[Opening Text shown section]
When I run it I usually have the following output:

Boom!
192

But, it could also display 191. However, if we apply the fault concat solution (even if it does not work when there are no faults):

        int count = 0;
        var fault = new Subject<long>();
        var obs = Observable
            .Interval(TimeSpan.FromMilliseconds(1))
            .Take(50)
            .Select(i =>
            {
                if (25 == Interlocked.Increment(ref count))
                {
                    throw new Exception("Boom!");
                }
                return i;
            })
            .Catch<long, Exception>(exc =>
            {
                fault.OnError(exc);
                return Observable.Empty<long>();
            })
            .Select(i => Observable.Defer(() => Observable.Interval(TimeSpan.FromMilliseconds(1)).Take(10).Select(j => i * 1000 + j)))
            .Merge(10)
            .Concat(fault);

Then the output is consistently 240, because we let all the asynchronous processes that have already been started to complete.

An awkward solution based on answer by pmccloghrylaing

    public IObservable<DataManagementWorkItem> GetWorkItemSource(int maxConcurrentCalls)
    {
        var fault = new Subject<DataManagementWorkItem>();
        bool faulted = false;
        return m_namespaceManager
            .GetNamespaceConnectionInfoSource(true, drainAndDisable: false)
            .Catch<NamespaceConnectionInfo, Exception>(exc =>
            {
                faulted = true;
                return Observable.Throw<NamespaceConnectionInfo>(exc);
            })
            .Finally(() =>
            {
                if (!faulted)
                {
                    fault.OnCompleted();
                }
            })
            .Catch<NamespaceConnectionInfo, Exception>(exc =>
            {
                fault.OnError(exc);
                return Observable.Empty<NamespaceConnectionInfo>();
            })
            .Select(nci => Observable.Defer(() => GetPolicySourceForNamespace(nci)))
            .Merge(maxConcurrentCalls)
            .Where(IsValid)
            .Select(ToWorkItem)
            .Where(o => o != null)
            .Concat(fault);
    }

It works both when the namespace production faults and both when it is successful, but it looks so awkward. Plus multiple subscriptions still share the fault. There must be a more elegant solution.

GetNamespaceConnectionInfoSource source code

public IObservable<NamespaceConnectionInfo> GetNamespaceConnectionInfoSource(bool? isActive = null,
    bool? isWorkflowEnabled = null, bool? isScheduleEnabled = null, bool? drainAndDisable = null,
    IEnumerable<string> nsList = null, string @where = null, IList<SqlParameter> whereParameters = null)
[Closing Text shown section]
--- Tasks to complete ---
1. Write out unchanged the lines of the rows, starting at the line that contains "EVENT CATEGORIES" and ending at the final line of the rows, both included.
2. Pick up the passage on Rx fault handling after its last line and continue it.
The passage on Rx fault handling and the rows that follow are separate material.
[Opening Entries shown section]
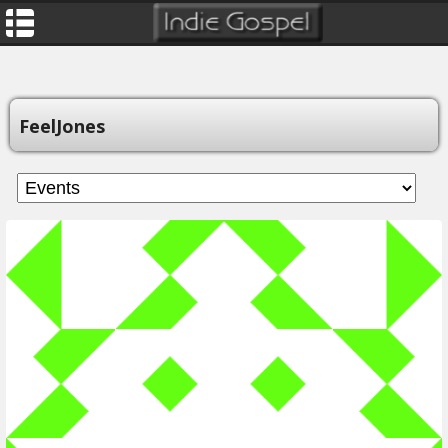
FeelJones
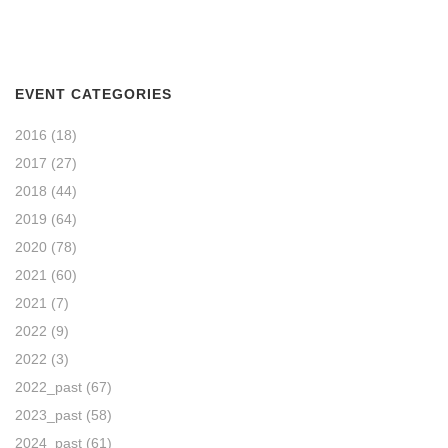
EVENT CATEGORIES
2016
(18)
2017
(27)
2018
(44)
2019
(64)
2020
(78)
2021
(60)
2021
(7)
2022
(9)
2022
(3)
2022_past
(67)
2023_past
(58)
2024_past
(61)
[Closing Entries shown section]
--- Solved tasks ---
1.
EVENT CATEGORIES
2016
(18)
2017
(27)
2018
(44)
2019
(64)
2020
(78)
2021
(60)
2021
(7)
2022
(9)
2022
(3)
2022_past
(67)
2023_past
(58)
2024_past
(61)

2.
{
    IList<SqlParameter> parameters;
    var sql = GetNamespaceConnectionInfoSqls.GetSql(isActive,
        isWorkflowEnabled, isScheduleEnabled, drainAndDisable, nsList, @where, whereParameters, out parameters);
    var sqlUtil = m_sqlUtilProvider.Get(m_siteSettings.ControlDatabaseConnString);
    return sqlUtil.GetSource(typeof(NamespaceConnectionInfo), sqlUtil.GetReaderAsync(sql, parameters)).Cast<NamespaceConnectionInfo>();
}

public IObservable<DbDataReader> GetReaderAsync(string query, IList<SqlParameter> parameters = null, CommandBehavior commandBehavior = CommandBehavior.Default)
{
    return Observable.FromAsync(async () =>
    {
        SqlCommand command = null;
        try
        {
            var conn = await GetConnectionAsync();
            command = GetCommand(conn, query, parameters);
            return (DbDataReader)await command.ExecuteReaderAsync(commandBehavior | CommandBehavior.CloseConnection);
        }
        finally
        {
            DisposeSilently(command);
        }
    });
}

public IObservable<object> GetSource(Type objectType, IObservable<DbDataReader> readerTask)
{
    return Observable.Create<object>(async (obs, ct) => await PopulateSource(objectType, await readerTask, true, obs, ct));
}

private static async Task PopulateSource(Type objectType, DbDataReader reader, bool disposeReader, IObserver<object> obs, CancellationToken ct)
{
    try
    {
        if (IsPrimitiveDataType(objectType))
        {
            while (await reader.ReadAsync(ct))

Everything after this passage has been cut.